Would the allowance of the attorneys’ fees in the present case be in violation of Art. II, § 19, of the New Mexico Constitution which prohibits any law impairing the obligations of contracts? Does the fact that part, or all, of the items in an open account were incurred before the effective date of the statute prevent the award of attorney fees as costs? We think not.
*649Although the general rule prior to the statute above quoted was as stated in Lujan, supra, exceptions were permitted before the statute was passed. These are shown in Gregg v. Gardner, 73 N.M. 347, 388 P.2d 68 (1963).
We would be reluctant to say that the 1965 statute limited powers of the court in awarding attorney fees, although, granted, those powers were seldom used. In addition, if the statute as here applied is in retrospect, nevertheless it is generally held that the fact that enactments awarding attorneys’ fees, which are valid exercises of the power to prescribe costs, operate retrospectively will not render them unconstitutional. See Note VI, Validity of Statutory Provision for Attorneys’ Fees, 90 A.L.R. 530 (1934).

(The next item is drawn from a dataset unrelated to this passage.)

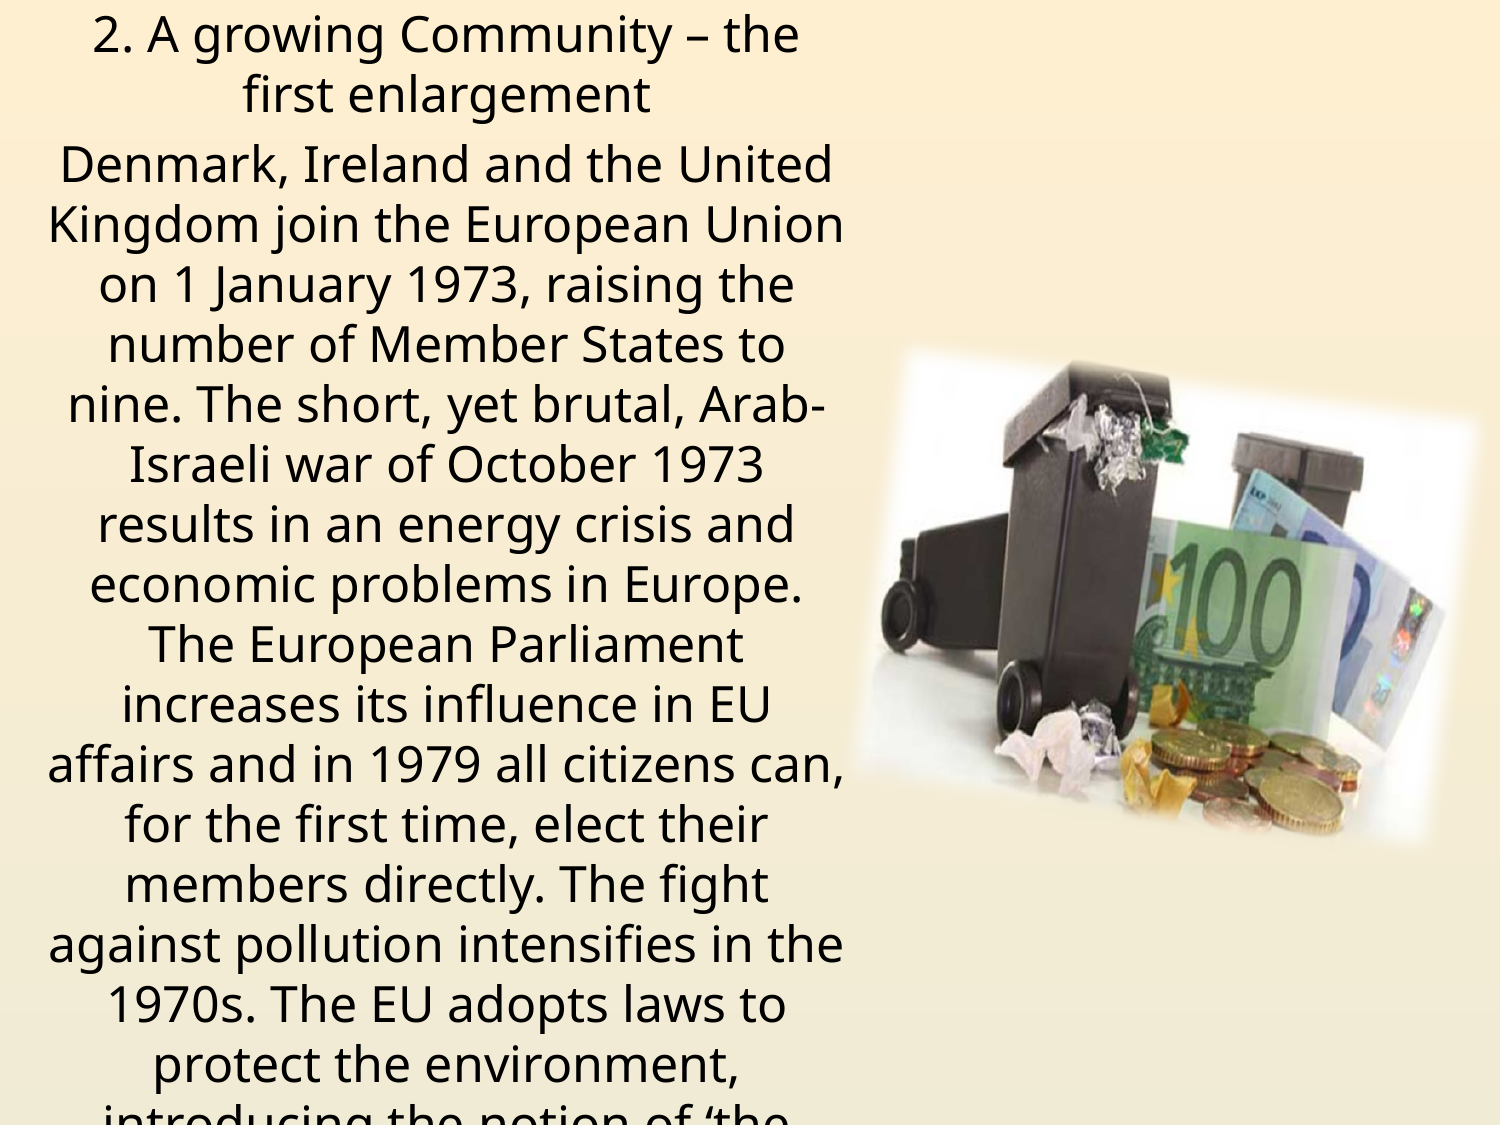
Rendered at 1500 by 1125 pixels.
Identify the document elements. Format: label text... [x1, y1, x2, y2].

list 2. A growing Community – the first enlargement Denmark, Ireland and the United Kingdom join the European Union on 1 January 1973, raising the number of Member States to nine. The short, yet brutal, Arab-Israeli war of October 1973 results in an energy crisis and economic problems in Europe. The European Parliament increases its influence in EU affairs and in 1979 all citizens can, for the first time, elect their members directly. The fight against pollution intensifies in the 1970s. The EU adopts laws to protect the environment, introducing the notion of ‘the polluter pays’ for the first time. [29, 0, 865, 1031]
picture [858, 361, 1474, 831]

Appellant argues, however, that because the effective date of § 18-1-37, supra, came after the formation of the contract, the statute was applied retroactively, contrary to the stated rule of this court. See Board of Education of City of Las Vegas v. Boarman, 52 N.M. 382, 199 P.2d 998 (1948). An analysis of the purpose of this section reveals that its application was not retroactive. See Note, Approaching Statutory Interpretation in New Mexico, 8 Natural Resources J. 689 (1968). We are of the opinion that its primary purpose is to discourage litigation on open accounts except in those situations where both parties are convinced of the correctness of their position. In other words, the statute is designed to prevent the threat of litigation as a tactic either to avoid paying just debts or to enforce false claims. Because this action was filed after the effective date of the statute, the statute applied to the parties only prospectively. See County of Kossuth v. Wallace, 60 Iowa 508, 15 N.W. 305 (1883), and Murphy v. George Brown Co., 91 N.J.L. 412, 103 A. 28 (1918).
Other than cases arising from the imposition of attorneys’ fees as costs in actions against insurance companies, authorities on this question are rare. The insurance company cases disclose statutes that impose an attorney’s fee only against the insurer, and are otherwise distinguishable because of the state’s control under its police power of the issuance of insurance.
Although Art. IV, § 34 of our Constitution might prohibit the granting of attorney fees in cases pending at the time the statute was enacted, such is not the case here. Compare In re Hildebrand’s Estate, 57 N.M. 778, 264 P.2d 674 (1953), and Bradbury & Stamm Const. Co. v. Bureau of Revenue, 70 N.M. 226, 372 P.2d 808 (1962).
Having resolved that there was substantial evidence for the allowance of the open account and that there was no error in the award of attorneys’ fees, the judgment of the trial court is affirmed.
It is so ordered.
NOBLE, C. J., and MOISE, J., concur.